For further information about browser-file-caches: [MDN:Cache validation](https://developer.mozilla.org/en-US/docs/Web/HTTP/Caching#Cache_validation)

Requests with a path containing "../" will be automatically responded with `404-Not Found`.

### Content-Types

for static-files it can be convenient to use the content-type-middleware: `wrap_content_type`
So when a resource is requested, for example: "/static/index.html", then this middleware will set the `content-type`-header to `text/html`

```python

server = build_server(apply_middleware(
    wrap_content_type())(handler)
)
```
By defalut it will guess the content-type based on the python-builtin `mimetypes`. The default is to use `mimetypes` with non-strict evaluation. To change this behaviour one can provide a `strict=True` falg to `wrap_content`.

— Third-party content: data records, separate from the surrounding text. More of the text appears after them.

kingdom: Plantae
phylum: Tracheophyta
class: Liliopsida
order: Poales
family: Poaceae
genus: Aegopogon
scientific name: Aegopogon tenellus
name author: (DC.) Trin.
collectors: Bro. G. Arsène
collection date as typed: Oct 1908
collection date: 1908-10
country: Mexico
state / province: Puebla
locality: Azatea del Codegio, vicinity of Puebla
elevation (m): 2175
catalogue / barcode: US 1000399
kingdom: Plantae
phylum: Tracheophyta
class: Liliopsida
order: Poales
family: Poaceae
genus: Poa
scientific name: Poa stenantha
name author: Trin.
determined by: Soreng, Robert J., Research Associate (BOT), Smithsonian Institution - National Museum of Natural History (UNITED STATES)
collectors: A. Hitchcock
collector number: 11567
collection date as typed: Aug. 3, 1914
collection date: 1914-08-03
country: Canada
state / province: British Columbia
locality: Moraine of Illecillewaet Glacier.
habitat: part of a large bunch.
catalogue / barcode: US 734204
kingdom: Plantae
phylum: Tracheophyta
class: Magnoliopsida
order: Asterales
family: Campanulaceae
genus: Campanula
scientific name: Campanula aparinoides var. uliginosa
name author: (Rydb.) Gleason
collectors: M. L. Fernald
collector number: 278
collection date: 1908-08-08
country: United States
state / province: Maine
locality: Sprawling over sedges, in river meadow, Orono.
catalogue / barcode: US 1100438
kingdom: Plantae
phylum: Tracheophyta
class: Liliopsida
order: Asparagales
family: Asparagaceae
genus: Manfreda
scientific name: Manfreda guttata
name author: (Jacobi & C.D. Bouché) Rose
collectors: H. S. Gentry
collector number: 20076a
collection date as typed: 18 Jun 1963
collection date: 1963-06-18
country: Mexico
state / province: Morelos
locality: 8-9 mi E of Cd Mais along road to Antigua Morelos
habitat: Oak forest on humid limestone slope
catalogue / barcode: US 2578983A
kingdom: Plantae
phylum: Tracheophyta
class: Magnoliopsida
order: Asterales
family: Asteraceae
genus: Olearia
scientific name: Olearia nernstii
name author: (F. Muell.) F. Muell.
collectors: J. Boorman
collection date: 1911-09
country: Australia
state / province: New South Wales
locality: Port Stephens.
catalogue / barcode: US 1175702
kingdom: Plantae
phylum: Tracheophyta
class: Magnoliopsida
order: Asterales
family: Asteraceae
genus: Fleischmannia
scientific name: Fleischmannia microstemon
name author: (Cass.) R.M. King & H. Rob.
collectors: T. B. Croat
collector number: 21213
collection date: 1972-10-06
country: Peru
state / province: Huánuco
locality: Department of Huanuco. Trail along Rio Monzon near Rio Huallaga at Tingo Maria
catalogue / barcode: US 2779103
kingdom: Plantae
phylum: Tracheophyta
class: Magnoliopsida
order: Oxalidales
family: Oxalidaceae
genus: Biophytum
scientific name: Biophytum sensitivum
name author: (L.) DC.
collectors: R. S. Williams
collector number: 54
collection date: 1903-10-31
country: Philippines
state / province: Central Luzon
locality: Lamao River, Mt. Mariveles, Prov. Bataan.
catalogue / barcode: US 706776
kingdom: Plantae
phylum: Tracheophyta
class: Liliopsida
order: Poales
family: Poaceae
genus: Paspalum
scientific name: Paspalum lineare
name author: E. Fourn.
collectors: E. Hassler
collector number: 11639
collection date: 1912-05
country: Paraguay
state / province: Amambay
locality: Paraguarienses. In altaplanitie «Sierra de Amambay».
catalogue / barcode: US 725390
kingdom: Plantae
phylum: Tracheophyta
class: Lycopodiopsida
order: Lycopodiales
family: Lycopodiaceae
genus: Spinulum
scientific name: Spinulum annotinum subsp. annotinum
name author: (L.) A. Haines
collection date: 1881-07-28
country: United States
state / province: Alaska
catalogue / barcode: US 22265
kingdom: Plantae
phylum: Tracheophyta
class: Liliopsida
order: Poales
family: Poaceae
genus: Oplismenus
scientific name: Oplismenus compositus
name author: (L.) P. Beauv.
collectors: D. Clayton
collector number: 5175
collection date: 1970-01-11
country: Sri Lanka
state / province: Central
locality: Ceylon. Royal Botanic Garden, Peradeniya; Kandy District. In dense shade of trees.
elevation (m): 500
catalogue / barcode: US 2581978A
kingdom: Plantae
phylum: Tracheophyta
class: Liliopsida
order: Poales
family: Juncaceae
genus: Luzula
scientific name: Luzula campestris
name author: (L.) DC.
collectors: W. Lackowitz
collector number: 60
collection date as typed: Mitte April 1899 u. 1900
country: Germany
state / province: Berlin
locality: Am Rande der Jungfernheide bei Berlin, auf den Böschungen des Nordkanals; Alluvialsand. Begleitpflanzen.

When the content-type can not be guessed, "application/octet-stream" is used. This can be overriden via `wrap_content_type`.

This middleware will only add a `content-type`-header when none is provided in the response.  

Additional type->extension-mappings can be provided to `wrap_content_type` via dict:

```python
add_mapping = {"application/fruit": [".apple", "orange"]}
apply_middleware(wrap_content_type(additional_content_types=add_mapping))
```

the key is the content-type to map to, and the value is a list of extensions (with or without leading-dot)


### Cookies

Cookies are handled as dicts. To use cookie-handling one must include `wrap_cookies` in the middleware-chain.

```python
build_server(apply_middleware(wrap_cookies)(handler))
```

#### Receive Cookies

Cookies send with the request, are parsed and attached to the request-object with the key `cookies`. For further information about cookies and how to use them: [MDN:cookies](https://developer.mozilla.org/en-US/docs/Web/HTTP/Cookies)

```python
async def handler(request):
    print(request["cookies"])  # prints {a-cookie-name: value, b-cookie-name: value}

    return {
        "status": 200, 
        "cookies": {
            "first": {
                "value": 3.4,
                "expires": 1545335438.5059335,
                "path": "/some/path",
                "comment": "usefull comment",
                "domain": "my.domain.zz",
                "max-age" 3600,
                "secure": True,
                "version": 2,
                "httponly": True,
            },
            "second": {"value": "value-asdf", "expires": "Thu, 20 Dec 2018 19:50:38 GMT"},
            "minimal": {"value": 0}.
            "to-delete": None,
        },
    }
```

#### Set Cookies

Cookies are send to the client, when the response contains a `cookies`-key. The `cookies`- value is a dict, with the minimal structure:
```python
{"cookie-name": {"value": 0}}
```

This will result in a *session-cookie* : `{"cookie-name": 0}`, which will be sent with the next request. Further data can be attached to the cookie. The supported keys are, all names that are supported by [python-std-lib:morsel]("https://docs.python.org/3/library/http.cookies.html#http.cookies.Morsel"):

    - expires
    - path
    - comment
    - domain
    - max-age
    - secure
    - version
    - httponly

The `expires` value can be set in two diffrent fashions: 

    1. string: the value will be sent *as-is* without further checking, whether it complies to a date-format.
    2. int|float: the value will be interpreted as a timestamp and will be converted to a date-string

#### Deleting Cookies

To delete a cookie you will need to set the cookie-value to None:

```python
{"cookie-name": None}
```
Then a cookie will be send, with an `expires`-value in the past.